** Data for this task **
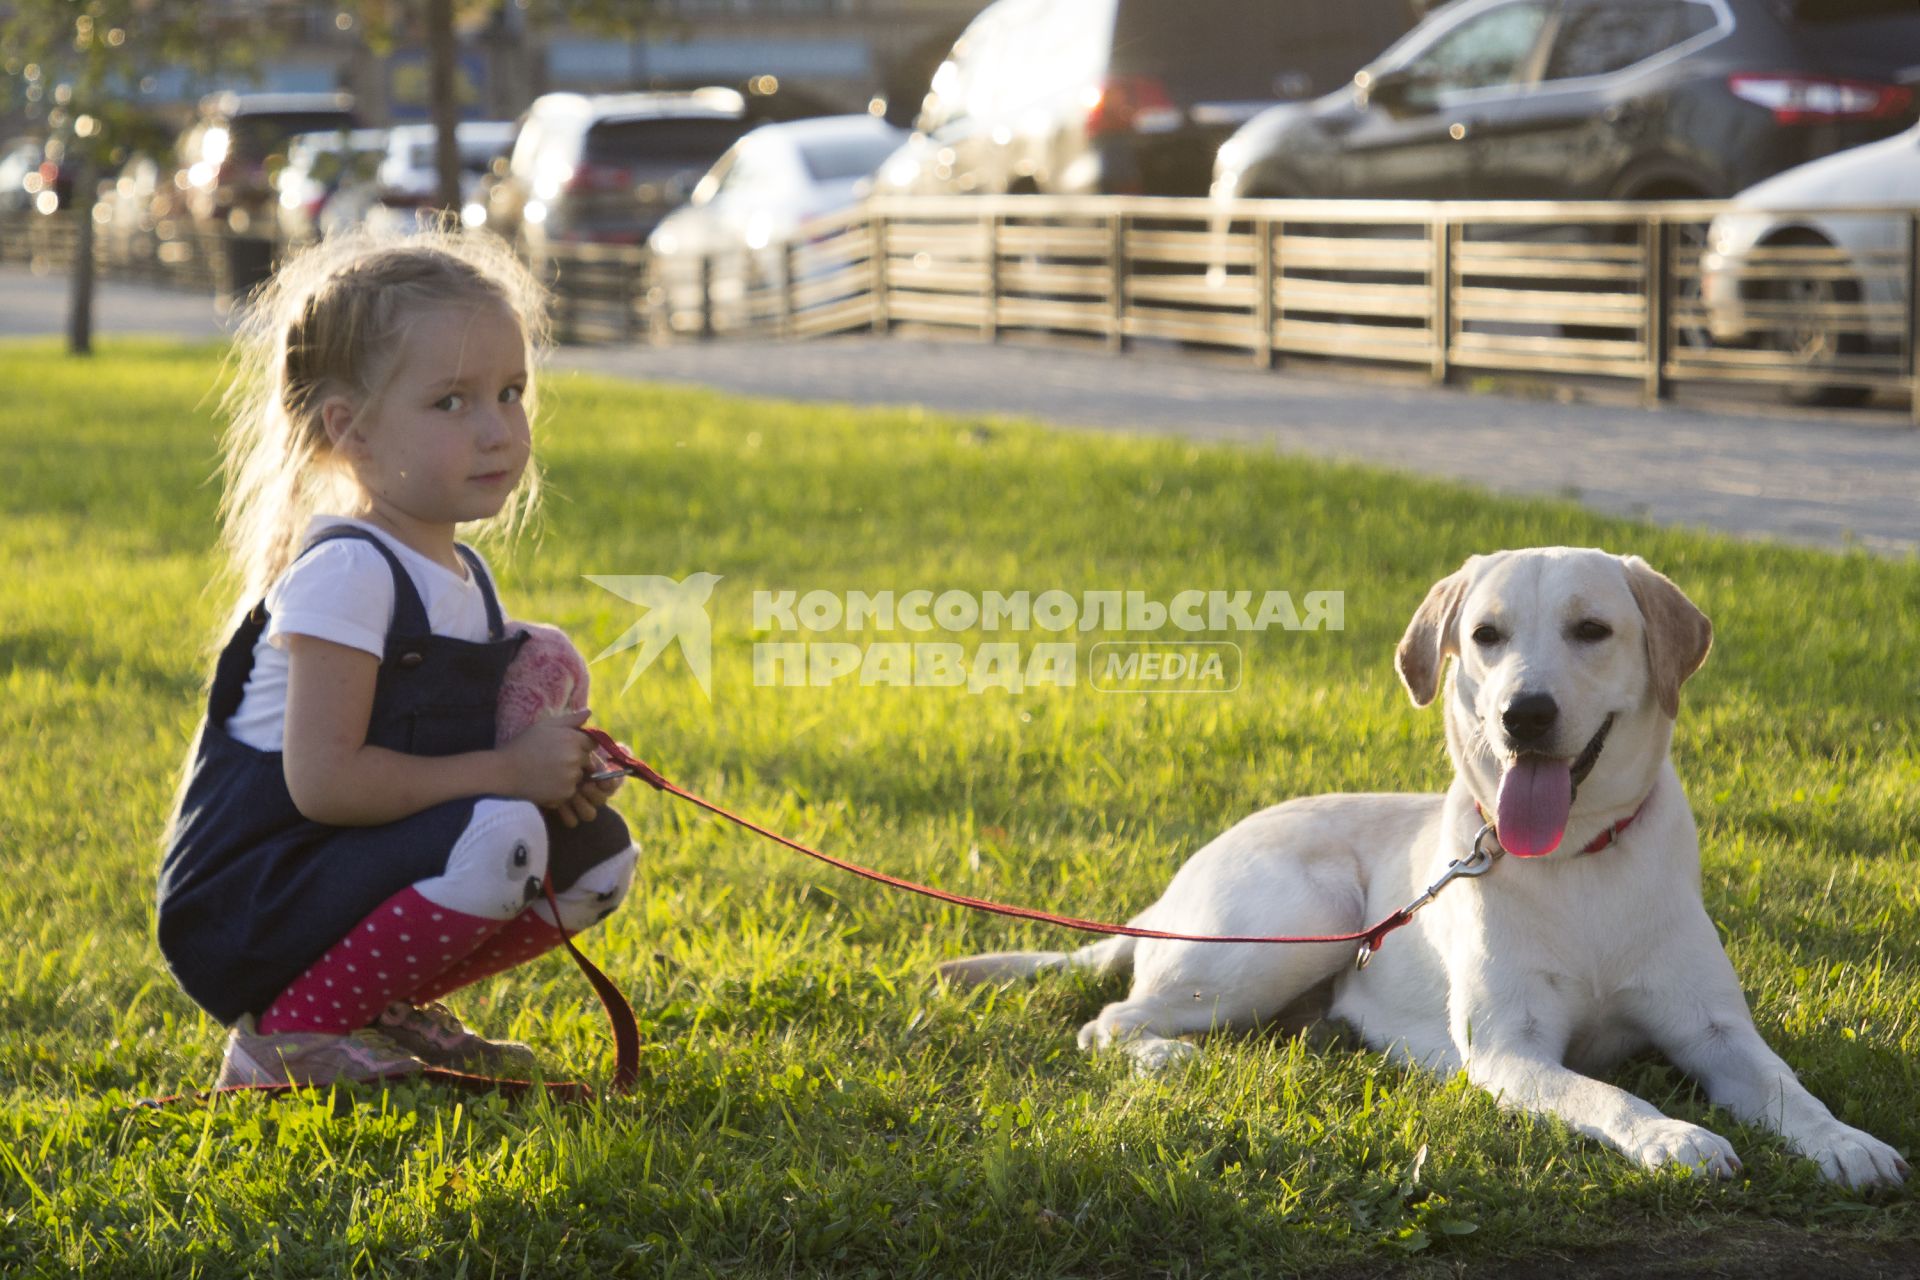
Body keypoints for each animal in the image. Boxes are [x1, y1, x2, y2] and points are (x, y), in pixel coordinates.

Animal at [940, 545, 1904, 1189]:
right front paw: (1675, 1138)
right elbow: (1606, 1096)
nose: (1524, 713)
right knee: (1108, 1023)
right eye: (1485, 636)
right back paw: (1171, 1059)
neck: (1579, 860)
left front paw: (1847, 1142)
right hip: (1300, 920)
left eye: (1592, 630)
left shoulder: (1716, 1032)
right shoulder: (1513, 1050)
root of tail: (1169, 888)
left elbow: (1790, 1090)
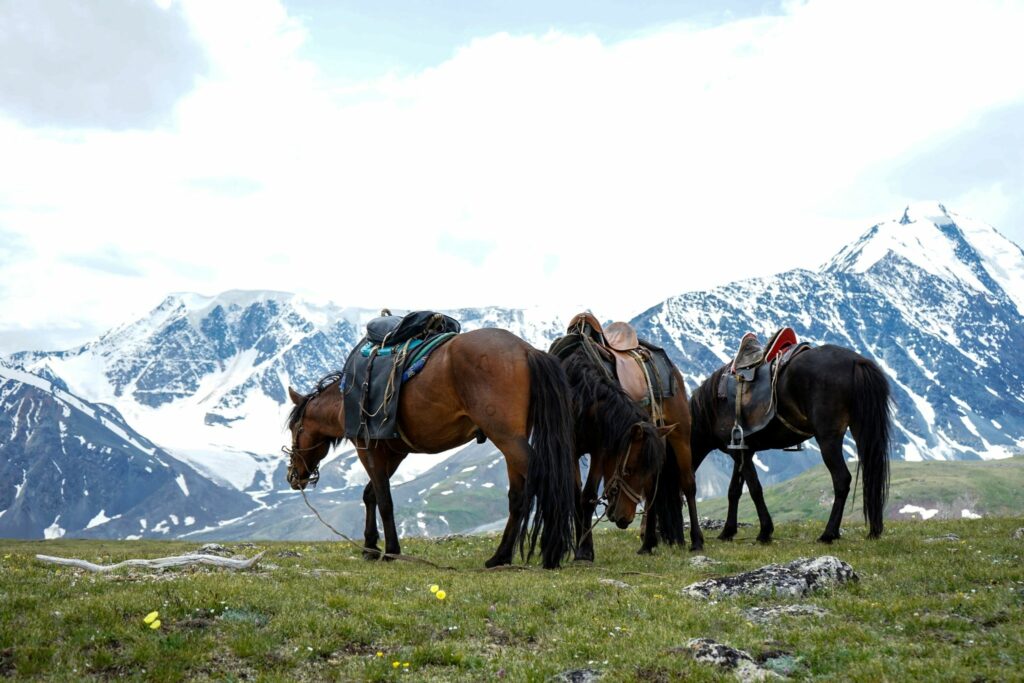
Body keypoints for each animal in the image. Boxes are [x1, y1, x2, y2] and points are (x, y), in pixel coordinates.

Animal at [285, 328, 578, 569]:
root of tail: (526, 350)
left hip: (506, 437)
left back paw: (552, 553)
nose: (293, 476)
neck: (347, 397)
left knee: (548, 481)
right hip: (513, 440)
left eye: (294, 428)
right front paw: (370, 547)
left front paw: (390, 550)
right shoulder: (395, 452)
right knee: (519, 497)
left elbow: (384, 499)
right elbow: (371, 495)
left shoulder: (367, 448)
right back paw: (500, 557)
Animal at [560, 343, 705, 560]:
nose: (624, 519)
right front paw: (581, 548)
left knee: (688, 485)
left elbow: (588, 497)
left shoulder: (601, 450)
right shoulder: (572, 449)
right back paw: (648, 544)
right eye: (627, 470)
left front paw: (585, 552)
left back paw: (696, 541)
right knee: (653, 491)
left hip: (680, 436)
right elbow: (576, 499)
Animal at [689, 344, 892, 543]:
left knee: (842, 479)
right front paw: (727, 532)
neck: (714, 406)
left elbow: (754, 489)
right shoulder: (742, 451)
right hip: (860, 430)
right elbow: (734, 491)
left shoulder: (740, 453)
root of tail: (856, 361)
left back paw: (828, 534)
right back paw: (872, 531)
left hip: (828, 439)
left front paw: (765, 531)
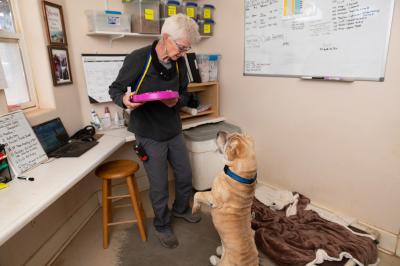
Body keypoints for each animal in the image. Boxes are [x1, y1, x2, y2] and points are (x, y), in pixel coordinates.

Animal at [192, 131, 258, 266]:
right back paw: (218, 251)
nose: (219, 132)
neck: (242, 176)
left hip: (225, 263)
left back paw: (214, 258)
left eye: (228, 140)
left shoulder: (212, 197)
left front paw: (195, 208)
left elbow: (197, 194)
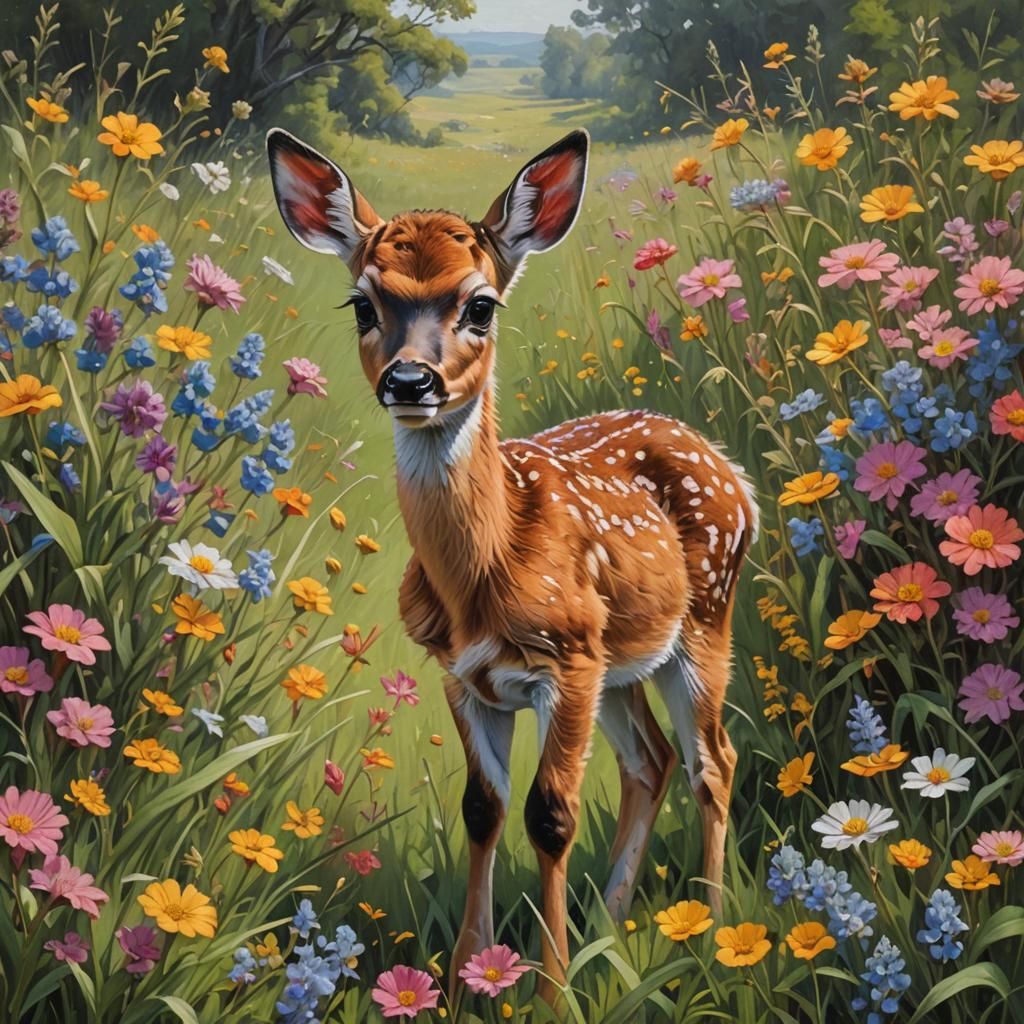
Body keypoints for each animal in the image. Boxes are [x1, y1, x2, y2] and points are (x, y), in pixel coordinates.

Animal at [267, 126, 758, 1004]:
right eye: (364, 303)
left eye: (479, 305)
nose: (410, 380)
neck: (482, 579)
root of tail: (729, 467)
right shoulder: (466, 676)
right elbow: (483, 809)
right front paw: (471, 980)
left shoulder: (563, 664)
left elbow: (550, 815)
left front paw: (551, 990)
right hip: (621, 662)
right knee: (651, 761)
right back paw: (609, 931)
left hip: (701, 623)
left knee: (712, 760)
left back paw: (709, 933)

** Problem statement **
Give every entry again word for word; no images belong in the copy.

** Task output **
Body keypoints for each animal in the image. Boxes are [x1, y1, x2, y2] and points are (x, y), in pixel coordinates.

Animal at [940, 545, 1904, 1189]:
right front paw: (1675, 1138)
right elbow: (1606, 1096)
nose: (1524, 713)
right knee: (1108, 1023)
right eye: (1485, 636)
right back paw: (1171, 1059)
neck: (1579, 860)
left front paw: (1847, 1142)
right hip: (1300, 920)
left eye: (1592, 630)
left shoulder: (1716, 1032)
right shoulder: (1513, 1050)
root of tail: (1169, 888)
left elbow: (1790, 1090)
Body keypoints for each animal in the image. Boxes are [x1, y1, x2, y2] and points are (x, y), in pixel coordinates.

Animal at [285, 328, 578, 569]:
root of tail: (526, 350)
left hip: (506, 437)
left back paw: (552, 553)
nose: (293, 476)
neck: (347, 397)
left knee: (548, 481)
right hip: (513, 440)
left eye: (294, 428)
right front paw: (370, 547)
left front paw: (390, 550)
right shoulder: (395, 452)
right knee: (519, 497)
left elbow: (384, 499)
right elbow: (371, 495)
left shoulder: (367, 448)
right back paw: (500, 557)
Animal at [560, 343, 705, 560]:
nose: (624, 519)
right front paw: (581, 548)
left knee: (688, 485)
left elbow: (588, 497)
left shoulder: (601, 450)
right shoulder: (572, 449)
right back paw: (648, 544)
right eye: (627, 470)
left front paw: (585, 552)
left back paw: (696, 541)
right knee: (653, 491)
left hip: (680, 436)
right elbow: (576, 499)
Animal at [689, 344, 892, 543]:
left knee: (842, 479)
right front paw: (727, 532)
neck: (714, 406)
left elbow: (754, 489)
right shoulder: (742, 451)
right hip: (860, 430)
right elbow: (734, 491)
left shoulder: (740, 453)
root of tail: (856, 361)
left back paw: (828, 534)
right back paw: (872, 531)
left hip: (828, 439)
left front paw: (765, 531)
Body keypoints for each animal in the image. Boxes are [x1, y1, x2, y2] and points are (x, y), in pixel coordinates.

Animal at [192, 131, 258, 266]:
right back paw: (218, 251)
nose: (219, 132)
neck: (242, 176)
left hip: (225, 263)
left back paw: (214, 258)
left eye: (228, 140)
left shoulder: (212, 197)
left front paw: (195, 208)
left elbow: (197, 194)
Body keypoints for each animal in the image. Boxes are [x1, y1, x2, y2] and points are (x, y), in pixel coordinates.

Animal at [267, 126, 758, 1004]:
right eye: (364, 303)
left eye: (479, 305)
nose: (410, 380)
neck: (482, 579)
root of tail: (729, 467)
right shoulder: (466, 676)
right elbow: (483, 809)
right front paw: (471, 980)
left shoulder: (563, 664)
left elbow: (550, 815)
left front paw: (551, 990)
right hip: (621, 662)
right knee: (651, 761)
right back paw: (609, 931)
left hip: (701, 623)
left knee: (712, 760)
left back paw: (709, 933)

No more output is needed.